Litigation in the workers’ compensation arena, however, typically does involve exactly the type of separate and distinct claims, for separate and distinct statutory benefits, that the Court could not discern in The Electric Man. Thus, for example, although the determination of an injured worker’s entitlement to one benefit may share the same “common core of facts” relevant to the initial work-related accident as his or her claim for another benefit, each is likely nevertheless to stand or fall based on its own distinct factual and/or legal analysis.
I find that to be the case here. Here, Claimant’s claim for temporary total disability benefits was determined based on factual evidence as to when he first returned to work following his February 2003 fusion surgery. His claim as to how Defendant’s workers’ compensation “holiday” should have been calculated was determined based on an entirely separate and distinguishable set of facts relating to the manner in which his various third-party actions were settled.
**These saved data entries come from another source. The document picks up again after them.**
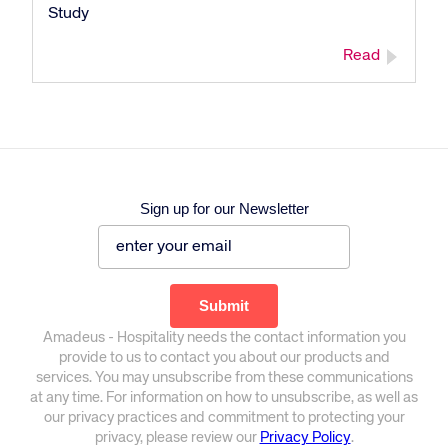
Study
Read
Sign up for our Newsletter
Amadeus - Hospitality needs the contact information you
provide to us to contact you about our products and
services. You may unsubscribe from these communications
at any time. For information on how to unsubscribe, as well as
our privacy practices and commitment to protecting your
privacy, please review our
Privacy Policy
.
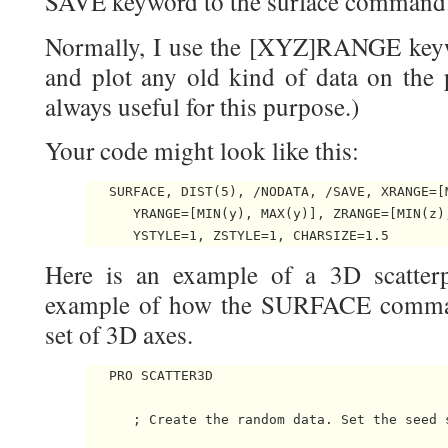
SAVE keyword to the surface command
Normally, I use the [XYZ]RANGE keywor
and plot any old kind of data on the 
always useful for this purpose.)
Your code might look like this:
   SURFACE, DIST(5), /NODATA, /SAVE, XRANGE=[M
      YRANGE=[MIN(y), MAX(y)], ZRANGE=[MIN(z),
Here is an example of a 3D scatter
example of how the SURFACE command
set of 3D axes.
   PRO SCATTER3D

      ; Create the random data. Set the seed s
Yet a third set of facts, relating in large part to events that occurred after the current litigation commenced, determined his entitlement to penalties and interest.
With that in mind, and given the particular circumstances of this case, I conclude that it is a proper exercise of the discretion granted by §678(a) to apportion Claimant’s entitlement to attorney fees with reference to the extent of his success on the various claims he litigated.
Defendant is hereby ORDERED to pay:
1. Costs totaling $3,112.01; and
2. Attorney fees totaling $18,433.35.
DATED at Montpelier, Vermont this 29th day of December 2010.
Valerie Rickert
Acting Commissioner
Within 30 days after copies of this opinion have been mailed, either party may appeal questions of fact or mixed questions of law and fact to a superior court or questions of law to the Vermont Supreme Court. 21 V.S.A. §§670, 672.